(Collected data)
= = = = =
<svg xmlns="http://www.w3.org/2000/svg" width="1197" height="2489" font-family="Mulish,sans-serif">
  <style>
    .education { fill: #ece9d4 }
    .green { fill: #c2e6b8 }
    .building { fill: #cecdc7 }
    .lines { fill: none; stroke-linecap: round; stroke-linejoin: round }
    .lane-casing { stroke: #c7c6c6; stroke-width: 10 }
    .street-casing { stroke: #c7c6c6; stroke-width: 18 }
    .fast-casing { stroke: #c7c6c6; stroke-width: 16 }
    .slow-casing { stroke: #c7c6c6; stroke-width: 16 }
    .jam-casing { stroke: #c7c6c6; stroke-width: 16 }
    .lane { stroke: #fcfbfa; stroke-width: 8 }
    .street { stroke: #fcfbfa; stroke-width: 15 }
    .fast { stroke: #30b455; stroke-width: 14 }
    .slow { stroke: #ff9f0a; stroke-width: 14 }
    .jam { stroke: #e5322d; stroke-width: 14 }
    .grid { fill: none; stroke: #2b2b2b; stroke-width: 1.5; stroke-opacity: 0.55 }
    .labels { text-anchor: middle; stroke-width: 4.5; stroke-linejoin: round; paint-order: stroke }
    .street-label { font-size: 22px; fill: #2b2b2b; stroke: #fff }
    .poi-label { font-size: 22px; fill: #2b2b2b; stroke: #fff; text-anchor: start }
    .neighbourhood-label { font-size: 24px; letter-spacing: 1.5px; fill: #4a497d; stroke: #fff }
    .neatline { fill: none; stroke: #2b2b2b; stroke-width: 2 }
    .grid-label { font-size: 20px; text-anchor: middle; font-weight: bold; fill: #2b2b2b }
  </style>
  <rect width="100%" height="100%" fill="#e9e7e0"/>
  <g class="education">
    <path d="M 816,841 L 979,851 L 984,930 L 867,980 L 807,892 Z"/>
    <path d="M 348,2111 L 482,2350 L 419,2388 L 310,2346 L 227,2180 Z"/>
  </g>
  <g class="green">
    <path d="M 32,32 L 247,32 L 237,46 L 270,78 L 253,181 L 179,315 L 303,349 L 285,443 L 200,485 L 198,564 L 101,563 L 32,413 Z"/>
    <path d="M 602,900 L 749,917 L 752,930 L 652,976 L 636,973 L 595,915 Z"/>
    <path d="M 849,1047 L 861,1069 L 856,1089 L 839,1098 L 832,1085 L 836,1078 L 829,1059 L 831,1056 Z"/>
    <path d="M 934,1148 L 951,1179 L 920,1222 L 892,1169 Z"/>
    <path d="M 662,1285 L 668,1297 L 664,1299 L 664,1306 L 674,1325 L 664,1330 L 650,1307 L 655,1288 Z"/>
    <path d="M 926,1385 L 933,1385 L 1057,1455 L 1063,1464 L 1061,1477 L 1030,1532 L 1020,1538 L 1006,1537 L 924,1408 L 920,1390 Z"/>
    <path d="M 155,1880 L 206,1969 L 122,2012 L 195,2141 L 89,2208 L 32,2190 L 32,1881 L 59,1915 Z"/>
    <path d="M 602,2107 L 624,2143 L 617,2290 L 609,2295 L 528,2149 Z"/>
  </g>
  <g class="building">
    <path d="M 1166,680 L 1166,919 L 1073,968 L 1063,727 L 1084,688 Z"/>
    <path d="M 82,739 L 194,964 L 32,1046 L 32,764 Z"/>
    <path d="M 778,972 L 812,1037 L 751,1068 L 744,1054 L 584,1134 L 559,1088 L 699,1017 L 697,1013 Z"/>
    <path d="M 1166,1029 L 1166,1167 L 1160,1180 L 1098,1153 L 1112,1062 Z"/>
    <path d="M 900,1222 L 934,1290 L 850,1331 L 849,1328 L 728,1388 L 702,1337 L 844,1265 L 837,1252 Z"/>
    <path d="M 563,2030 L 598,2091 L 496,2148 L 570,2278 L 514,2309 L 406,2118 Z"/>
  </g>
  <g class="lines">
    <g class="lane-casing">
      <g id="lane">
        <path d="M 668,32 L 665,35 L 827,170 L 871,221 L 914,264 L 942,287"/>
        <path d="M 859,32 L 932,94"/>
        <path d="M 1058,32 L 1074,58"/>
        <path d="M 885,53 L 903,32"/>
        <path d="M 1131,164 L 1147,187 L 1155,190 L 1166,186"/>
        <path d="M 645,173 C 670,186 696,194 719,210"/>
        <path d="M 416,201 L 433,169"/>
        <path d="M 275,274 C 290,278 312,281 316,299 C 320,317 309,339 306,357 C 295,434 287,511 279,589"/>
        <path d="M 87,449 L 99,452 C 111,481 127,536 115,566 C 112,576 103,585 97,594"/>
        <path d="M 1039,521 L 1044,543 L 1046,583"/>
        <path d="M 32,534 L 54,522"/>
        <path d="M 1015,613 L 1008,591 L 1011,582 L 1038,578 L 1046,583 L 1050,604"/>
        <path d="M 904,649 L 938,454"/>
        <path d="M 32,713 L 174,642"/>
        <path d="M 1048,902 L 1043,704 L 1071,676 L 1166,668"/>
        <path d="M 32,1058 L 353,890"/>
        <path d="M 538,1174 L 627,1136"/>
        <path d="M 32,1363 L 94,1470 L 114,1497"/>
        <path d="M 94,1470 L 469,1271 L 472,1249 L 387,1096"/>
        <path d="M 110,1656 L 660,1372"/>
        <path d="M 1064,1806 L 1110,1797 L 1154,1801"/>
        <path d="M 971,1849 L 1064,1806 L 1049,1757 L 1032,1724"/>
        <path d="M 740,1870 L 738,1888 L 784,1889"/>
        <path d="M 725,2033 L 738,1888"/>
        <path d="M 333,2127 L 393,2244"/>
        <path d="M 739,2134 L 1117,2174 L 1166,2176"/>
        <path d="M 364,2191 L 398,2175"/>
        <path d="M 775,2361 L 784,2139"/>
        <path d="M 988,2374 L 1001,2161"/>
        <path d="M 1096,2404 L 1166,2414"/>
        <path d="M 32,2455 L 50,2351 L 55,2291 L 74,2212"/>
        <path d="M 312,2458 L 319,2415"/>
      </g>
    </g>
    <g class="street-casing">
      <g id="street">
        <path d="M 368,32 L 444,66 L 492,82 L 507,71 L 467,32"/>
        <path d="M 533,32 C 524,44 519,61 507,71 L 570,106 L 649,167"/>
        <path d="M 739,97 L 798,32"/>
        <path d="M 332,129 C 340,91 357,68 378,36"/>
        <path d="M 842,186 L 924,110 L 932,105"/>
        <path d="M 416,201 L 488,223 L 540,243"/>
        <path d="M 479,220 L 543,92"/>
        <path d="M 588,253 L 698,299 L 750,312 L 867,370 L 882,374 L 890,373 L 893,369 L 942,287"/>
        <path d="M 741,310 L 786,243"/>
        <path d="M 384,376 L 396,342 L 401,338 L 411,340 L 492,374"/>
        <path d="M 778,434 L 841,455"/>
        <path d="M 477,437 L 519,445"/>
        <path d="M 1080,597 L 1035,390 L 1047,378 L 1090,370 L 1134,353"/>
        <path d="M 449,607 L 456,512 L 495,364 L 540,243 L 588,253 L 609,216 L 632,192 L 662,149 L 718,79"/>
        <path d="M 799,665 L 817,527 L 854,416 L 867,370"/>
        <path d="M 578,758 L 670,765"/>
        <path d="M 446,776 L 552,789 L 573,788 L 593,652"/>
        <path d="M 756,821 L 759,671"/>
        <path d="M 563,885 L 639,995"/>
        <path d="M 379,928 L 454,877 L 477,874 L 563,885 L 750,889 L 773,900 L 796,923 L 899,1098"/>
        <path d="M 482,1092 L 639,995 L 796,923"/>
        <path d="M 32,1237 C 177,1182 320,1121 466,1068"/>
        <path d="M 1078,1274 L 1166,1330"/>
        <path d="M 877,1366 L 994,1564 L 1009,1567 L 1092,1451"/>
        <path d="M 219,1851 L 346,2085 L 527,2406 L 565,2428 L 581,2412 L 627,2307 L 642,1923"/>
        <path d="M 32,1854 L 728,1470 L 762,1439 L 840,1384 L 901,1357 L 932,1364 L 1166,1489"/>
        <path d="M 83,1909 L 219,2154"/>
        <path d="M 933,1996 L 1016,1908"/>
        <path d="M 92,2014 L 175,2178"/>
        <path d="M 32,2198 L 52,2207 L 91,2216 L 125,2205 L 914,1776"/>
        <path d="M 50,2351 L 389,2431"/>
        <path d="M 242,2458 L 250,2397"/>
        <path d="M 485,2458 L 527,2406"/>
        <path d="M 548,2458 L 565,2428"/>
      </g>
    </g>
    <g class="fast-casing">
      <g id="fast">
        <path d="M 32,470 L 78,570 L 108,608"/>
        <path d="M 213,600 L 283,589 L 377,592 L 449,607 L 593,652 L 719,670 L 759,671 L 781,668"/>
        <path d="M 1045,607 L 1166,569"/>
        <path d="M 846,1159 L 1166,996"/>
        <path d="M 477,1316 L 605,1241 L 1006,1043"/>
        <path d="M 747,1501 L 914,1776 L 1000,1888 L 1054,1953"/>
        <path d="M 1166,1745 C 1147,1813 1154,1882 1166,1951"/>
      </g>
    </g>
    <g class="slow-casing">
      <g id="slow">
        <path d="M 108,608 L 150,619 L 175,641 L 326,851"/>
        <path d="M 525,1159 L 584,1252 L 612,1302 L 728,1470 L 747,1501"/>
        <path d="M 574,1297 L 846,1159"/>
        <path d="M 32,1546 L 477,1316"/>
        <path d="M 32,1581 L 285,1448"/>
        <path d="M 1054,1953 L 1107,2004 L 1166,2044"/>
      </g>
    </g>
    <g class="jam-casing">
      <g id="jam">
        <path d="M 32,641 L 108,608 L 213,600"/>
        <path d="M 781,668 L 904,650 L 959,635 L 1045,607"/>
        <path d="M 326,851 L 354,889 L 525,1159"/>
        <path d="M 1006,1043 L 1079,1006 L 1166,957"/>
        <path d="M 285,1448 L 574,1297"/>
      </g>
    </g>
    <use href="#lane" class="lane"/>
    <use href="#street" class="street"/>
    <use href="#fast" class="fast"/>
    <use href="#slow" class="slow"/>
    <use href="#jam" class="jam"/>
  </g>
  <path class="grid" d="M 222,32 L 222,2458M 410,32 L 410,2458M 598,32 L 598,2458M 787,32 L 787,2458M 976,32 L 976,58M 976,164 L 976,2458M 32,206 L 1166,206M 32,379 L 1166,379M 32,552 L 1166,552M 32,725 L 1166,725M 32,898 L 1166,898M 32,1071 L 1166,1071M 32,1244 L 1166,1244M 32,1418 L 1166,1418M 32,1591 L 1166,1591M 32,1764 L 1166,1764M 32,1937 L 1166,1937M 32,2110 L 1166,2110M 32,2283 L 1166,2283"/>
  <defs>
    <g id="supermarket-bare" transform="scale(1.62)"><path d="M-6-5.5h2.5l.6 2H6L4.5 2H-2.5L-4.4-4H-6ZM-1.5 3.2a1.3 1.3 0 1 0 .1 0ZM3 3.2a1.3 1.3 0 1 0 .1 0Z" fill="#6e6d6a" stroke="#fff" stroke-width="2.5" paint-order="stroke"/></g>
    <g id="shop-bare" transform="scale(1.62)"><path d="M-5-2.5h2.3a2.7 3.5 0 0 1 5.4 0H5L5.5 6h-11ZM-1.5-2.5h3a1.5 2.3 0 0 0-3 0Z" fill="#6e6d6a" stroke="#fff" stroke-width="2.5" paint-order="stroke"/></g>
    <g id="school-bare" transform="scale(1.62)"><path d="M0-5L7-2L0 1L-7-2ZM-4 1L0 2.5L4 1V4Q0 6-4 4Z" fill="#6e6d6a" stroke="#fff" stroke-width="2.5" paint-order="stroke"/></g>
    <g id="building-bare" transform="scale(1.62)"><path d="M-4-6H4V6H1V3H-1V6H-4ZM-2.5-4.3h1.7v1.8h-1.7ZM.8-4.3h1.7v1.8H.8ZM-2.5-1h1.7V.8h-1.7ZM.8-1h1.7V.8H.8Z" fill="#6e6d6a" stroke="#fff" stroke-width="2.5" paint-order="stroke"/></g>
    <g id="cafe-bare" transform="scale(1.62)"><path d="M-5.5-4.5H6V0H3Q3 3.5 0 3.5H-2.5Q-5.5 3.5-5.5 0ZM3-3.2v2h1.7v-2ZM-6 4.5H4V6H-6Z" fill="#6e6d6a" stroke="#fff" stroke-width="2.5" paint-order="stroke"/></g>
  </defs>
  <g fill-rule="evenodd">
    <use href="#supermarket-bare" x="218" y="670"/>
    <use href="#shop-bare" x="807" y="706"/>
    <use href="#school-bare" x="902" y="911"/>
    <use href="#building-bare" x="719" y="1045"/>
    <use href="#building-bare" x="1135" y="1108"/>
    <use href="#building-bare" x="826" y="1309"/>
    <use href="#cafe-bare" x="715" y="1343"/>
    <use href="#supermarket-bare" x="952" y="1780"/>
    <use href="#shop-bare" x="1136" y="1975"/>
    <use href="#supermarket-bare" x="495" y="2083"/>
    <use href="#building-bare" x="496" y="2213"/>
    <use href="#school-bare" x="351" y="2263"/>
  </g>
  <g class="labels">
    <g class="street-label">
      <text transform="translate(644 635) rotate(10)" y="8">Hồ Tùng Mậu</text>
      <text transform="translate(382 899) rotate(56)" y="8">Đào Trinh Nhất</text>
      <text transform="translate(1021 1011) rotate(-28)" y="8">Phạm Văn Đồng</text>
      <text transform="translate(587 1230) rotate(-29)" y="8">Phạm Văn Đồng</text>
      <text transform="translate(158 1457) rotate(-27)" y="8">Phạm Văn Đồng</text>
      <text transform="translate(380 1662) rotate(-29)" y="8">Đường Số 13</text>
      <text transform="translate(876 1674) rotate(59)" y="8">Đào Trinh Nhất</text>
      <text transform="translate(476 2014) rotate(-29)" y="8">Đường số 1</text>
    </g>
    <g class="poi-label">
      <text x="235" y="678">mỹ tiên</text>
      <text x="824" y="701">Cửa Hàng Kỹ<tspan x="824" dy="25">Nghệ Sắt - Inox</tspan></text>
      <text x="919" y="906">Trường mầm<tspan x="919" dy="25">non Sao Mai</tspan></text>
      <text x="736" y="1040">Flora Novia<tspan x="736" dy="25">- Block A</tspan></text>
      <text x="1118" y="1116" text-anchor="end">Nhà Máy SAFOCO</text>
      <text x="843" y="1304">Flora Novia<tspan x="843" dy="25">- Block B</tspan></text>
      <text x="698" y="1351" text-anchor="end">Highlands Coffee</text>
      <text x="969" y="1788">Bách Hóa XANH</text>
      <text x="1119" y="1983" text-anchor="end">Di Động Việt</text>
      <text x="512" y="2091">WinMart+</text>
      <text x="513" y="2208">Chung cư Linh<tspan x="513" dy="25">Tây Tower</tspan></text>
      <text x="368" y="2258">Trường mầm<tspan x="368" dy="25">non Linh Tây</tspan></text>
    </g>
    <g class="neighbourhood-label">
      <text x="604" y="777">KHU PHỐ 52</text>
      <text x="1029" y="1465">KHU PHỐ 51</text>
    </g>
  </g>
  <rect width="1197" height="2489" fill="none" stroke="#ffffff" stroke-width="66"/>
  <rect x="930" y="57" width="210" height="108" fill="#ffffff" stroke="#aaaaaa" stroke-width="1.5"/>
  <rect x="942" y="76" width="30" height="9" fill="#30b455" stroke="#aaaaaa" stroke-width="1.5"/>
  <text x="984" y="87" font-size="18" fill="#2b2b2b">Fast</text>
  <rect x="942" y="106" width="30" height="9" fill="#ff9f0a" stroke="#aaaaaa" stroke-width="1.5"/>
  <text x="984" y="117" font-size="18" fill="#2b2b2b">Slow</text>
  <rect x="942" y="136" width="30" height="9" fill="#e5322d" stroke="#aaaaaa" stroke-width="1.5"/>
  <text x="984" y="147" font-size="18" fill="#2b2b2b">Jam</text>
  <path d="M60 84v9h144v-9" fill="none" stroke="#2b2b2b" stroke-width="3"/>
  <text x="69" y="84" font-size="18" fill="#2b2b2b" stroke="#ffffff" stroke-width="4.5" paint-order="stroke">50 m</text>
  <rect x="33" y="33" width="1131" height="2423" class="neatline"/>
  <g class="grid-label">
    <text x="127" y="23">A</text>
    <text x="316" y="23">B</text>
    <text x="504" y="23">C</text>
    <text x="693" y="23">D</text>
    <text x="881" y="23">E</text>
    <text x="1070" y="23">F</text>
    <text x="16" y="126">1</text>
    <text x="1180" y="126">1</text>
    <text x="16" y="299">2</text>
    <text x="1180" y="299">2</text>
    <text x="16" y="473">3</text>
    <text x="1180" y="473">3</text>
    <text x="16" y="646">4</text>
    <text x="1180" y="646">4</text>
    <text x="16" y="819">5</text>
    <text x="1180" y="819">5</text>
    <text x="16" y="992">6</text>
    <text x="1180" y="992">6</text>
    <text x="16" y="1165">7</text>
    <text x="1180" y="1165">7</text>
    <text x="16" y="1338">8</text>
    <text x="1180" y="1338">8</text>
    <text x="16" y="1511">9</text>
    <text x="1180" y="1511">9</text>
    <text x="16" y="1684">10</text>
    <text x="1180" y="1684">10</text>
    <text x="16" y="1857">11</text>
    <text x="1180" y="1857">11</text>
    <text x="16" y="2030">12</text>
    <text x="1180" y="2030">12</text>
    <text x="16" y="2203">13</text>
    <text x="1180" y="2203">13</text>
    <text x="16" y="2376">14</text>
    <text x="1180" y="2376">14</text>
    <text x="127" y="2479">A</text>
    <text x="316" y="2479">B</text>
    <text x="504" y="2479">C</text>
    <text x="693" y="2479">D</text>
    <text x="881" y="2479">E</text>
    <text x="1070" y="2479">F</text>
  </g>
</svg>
= = = = =
[YOUR ASSIGNMENT]:
Wherever a line in the entries holds "Phạm", copy that line.

[RESULT OF THIS EXERCISE]:
      <text transform="translate(1021 1011) rotate(-28)" y="8">Phạm Văn Đồng</text>
      <text transform="translate(587 1230) rotate(-29)" y="8">Phạm Văn Đồng</text>
      <text transform="translate(158 1457) rotate(-27)" y="8">Phạm Văn Đồng</text>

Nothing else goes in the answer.